The nurse peered up at her from her clipboard. “Perhaps. But to be on the safer side, why don’t you follow the doctor’s orders and hang out here with us a little longer.”

Between Sawyer and the nurse, she wasn’t going to win this argument. When the nurse left her room, she turned to Sawyer. “Do you really think someone tampered with the brakes on the car?”

“Think?” He dropped into the chair. “I know someone tampered with it. Someone was trying to kill us.”

Her thoughts went straight to her father. But he was dead. “Why do you assume they were trying to kill us both? It’s me they want.”

He kicked out his legs, playing it casual, even while his body radiated his tension. “And yet it was my rental car they messed with. Whoever it was had to have done it while I was at your office. Which means they not only know their way around cars, they did it without anyone seeing them.”

“It’s not exactly like there were people hanging out in the parking lot on a Sunday. No one was around except us.”

He folded his arms across his chest. “And your brother. Don’t you find it strange he shows up and this happens?”

Her chest tightened in anger. Asa would never hurt her. “Well if I did, I’d also have to find it strange that it happened after you showed up at my office, too. Should I also consider you a suspect?”

“Do you really think I’d harm you?”

She sighed. “No. I don’t know what your plan is with me, but I do trust that you’d never harm me. At least not intentionally.”

“You keep mentioning this plan of mine. There’s no plan, Annaliese.” He leaned forward, placing a hand on her thigh. “I wish you’d trust me.”

It didn’t make sense to her. What did he have to gain by spending a week with her other than sex? “Don’t take it personally.

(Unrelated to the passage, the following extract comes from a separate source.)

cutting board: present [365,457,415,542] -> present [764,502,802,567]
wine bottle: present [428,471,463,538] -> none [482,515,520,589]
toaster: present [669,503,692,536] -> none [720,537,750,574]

When you spend your entire life lying, it’s hard to believe in honesty.”

“Then stop lying and start believing.”

Her eyes burned from unshed tears. “I wish it was that simple.”

He scooted his chair closer, the sound of metal grinding on the floor. “It can be. I—”

The curtain opened again, and the nurse peeked her head in. “Think you’re up for some company? I have a couple of concerned friends outside who’d like to come back and visit.”

Frowning, she racked her fuzzy brain to remember if she had made any calls to her friends about the accident. She turned to Sawyer and raised a brow in question.

“Logan and Rachel,” he said, standing.

He’d called them? She loved Rachel, but the woman was a nosy journalist. If she got an inkling of a story, she’d want to track its scent like a bloodhound.

With a donut in her hand and a smear of chocolate to the left of her lips, her friend came rushing into the room, Logan right behind her. “Are you okay? I was so worried when Sawyer called and told us about the accident.”

“I’m fine,” Lisa said, surprised at how normal she sounded despite the fact that the room was now spinning.

Rachel lowered the guardrails on one side and plopped herself down beside Lisa. “What happened?”

“It was just a little accident,” she said, waving her hand as if they’d gotten into a minor fender bender with a parked car.

She slid her gaze to Sawyer, begging him with her eyes to corroborate her lie. It’s not that she didn’t trust Rachel. She trusted her more than she trusted almost anyone—which unfortunately, wasn’t that much.